Monday, 29 November 2010

Probation by Numbers

Just as the Ministry of Justice launches a consultation on making criminal justice statistics more transparent, it triggered several thoughts in me about numbers generally. Basically old-style probation officers don't like them, not least because of the difficulty of making people fit neatly into measuring boxes, like OASys and OGRS. Readers will be aware of my contempt for the former, but as regards the latter, I have to say I've never really understood the argument for the Offender Group Reconviction Scale.

Although refreshingly short in comparison to 'War and Peace' OASys, I've nevertheless found the process tedious and pointless when having to use it, especially at court when preparing FDR's. It's supposed to predict re-offending, but only measures static factors such as age, gender and criminal history, so does it really tell us anything we didn't know already? Along with dreaded OASys, it supposedly helps to categorise people neatly into one of four risk tiers, but we all know management manipulate that process in order to help massage the workload figures. 

I'm pretty sure magistrates and judges find the predictive risk section of PSR's confusing, irritating and dare I say, useless.
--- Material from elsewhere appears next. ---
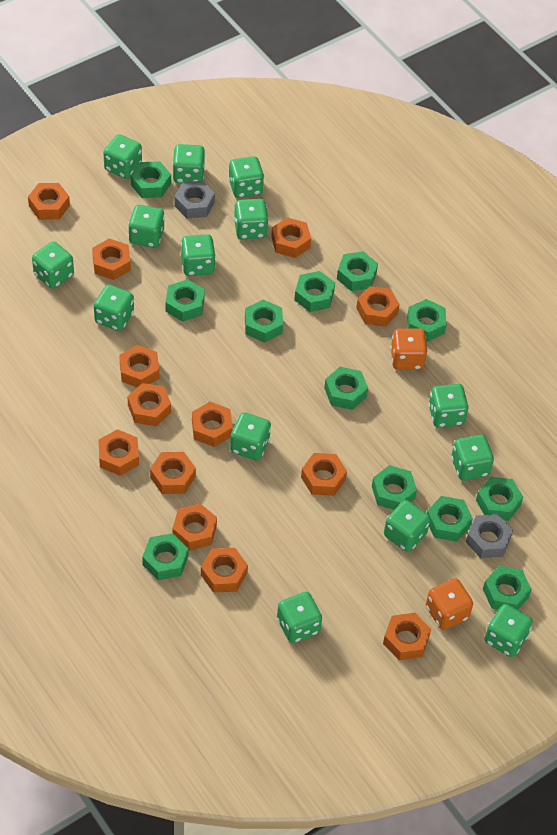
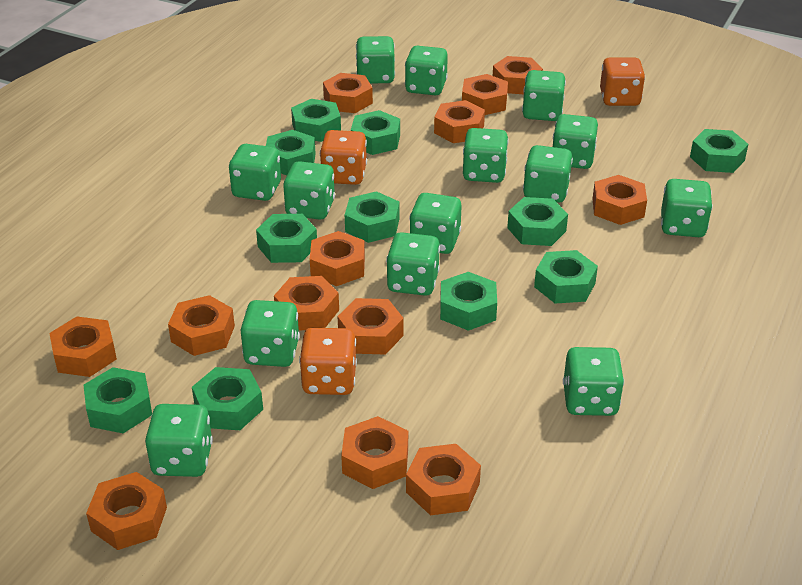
green nut: 12 -> 11
grey nut: 2 -> 0
orange dice: 2 -> 3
I remember reading a report written a couple of years ago by a very well known probation officer on an elderly recidivist. Helpfully the risk of reconviction was stated to be something like 96%, a figure that the author felt in his professional opinion "was almost certainly an under-estimate."    

Of course figures and especially all this predictive stuff are the domain of the academic and I was interested to read an article on this topic written by Leigh Brauman and concerning Prof Lawrence Sherman in the latest issue of the Cambridge Alumni Magazine. Now to avoid any speculation I must hasten to say I have no connection with such an august institution, but happily blogging seems to attract information from all sorts of quarters. Anyway, this extremely eminent person who holds the prestigeous Wolfson Chair of Criminology, according to the article:- 


"........ is developing a general theory of crime, harm and criminal justice - a theory of how to use the criminal justice system to reduce total harm to society. Employing a 'crime-harm index' (CHI), the theory seeks to focus justice not on 'how to punish criminals' but on producing less harm to society at large."
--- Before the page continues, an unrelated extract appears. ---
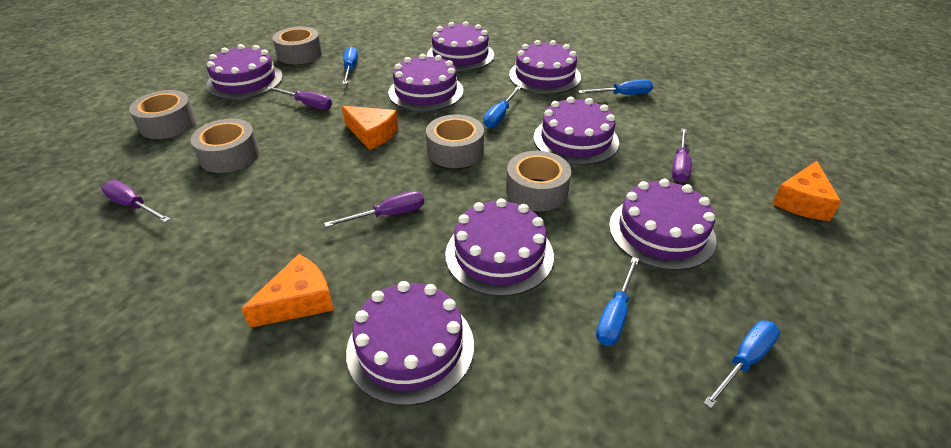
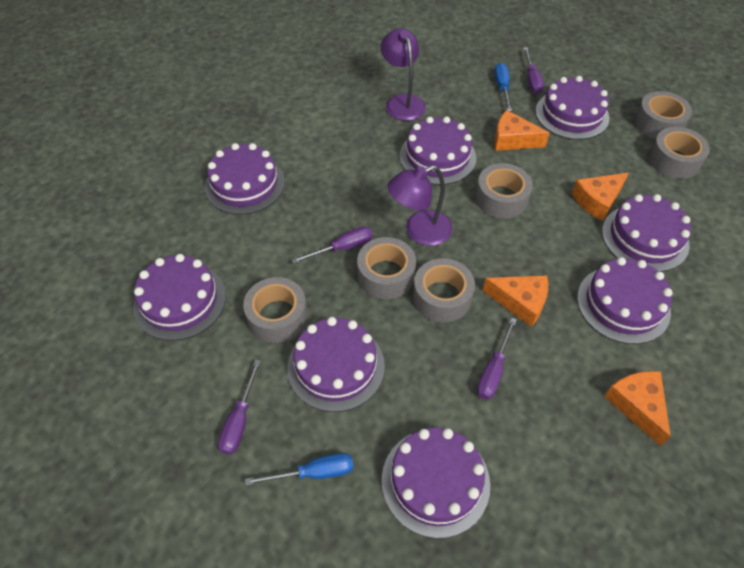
blue screwdriver: 5 -> 2
grey tape: 5 -> 6
orange cheese: 3 -> 4
purple lamp: 0 -> 2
He is about to embark on research with 10 police forces to test his hypothesis that society should focus on harm reduction, rather than punishment. Apparently one group of offenders will be 'prosecuted' fully, whilst the second will be processed using this predictive tool. Now I'm no lawyer, but I can already see some scope for an appeal here and wonder just how ethical this research is? The method seems to rely on measuring 49 variables and a computer with a brain the size of a planet in order to tell judges and magistrates which people should go to prison and for how long. The professor appears to be scathing of current sentencing practice using mere 'guidelines' and acknwledges that:-


"Social justice reformers don't like this approach because they are ideology-driven, and one of their ideologies is that numbers are bad. But that's not my problem."
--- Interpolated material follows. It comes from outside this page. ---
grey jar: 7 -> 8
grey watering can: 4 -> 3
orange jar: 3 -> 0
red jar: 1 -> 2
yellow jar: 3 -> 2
Well I'm going to stick my neck out and say that maybe the professor has spoken a little prematurely and he has possibly under-estimated firstly the ability of finding an adequate IT system capable of performing these tasks (OASys regularly crashes) and secondly that anyone, especially sentencers, intend to take a blind bit of notice. People have that irritating habit of just not being willing to fit neatly into boxes, no matter how hard scientific endeavour tries to force it upon them. Thank goodness.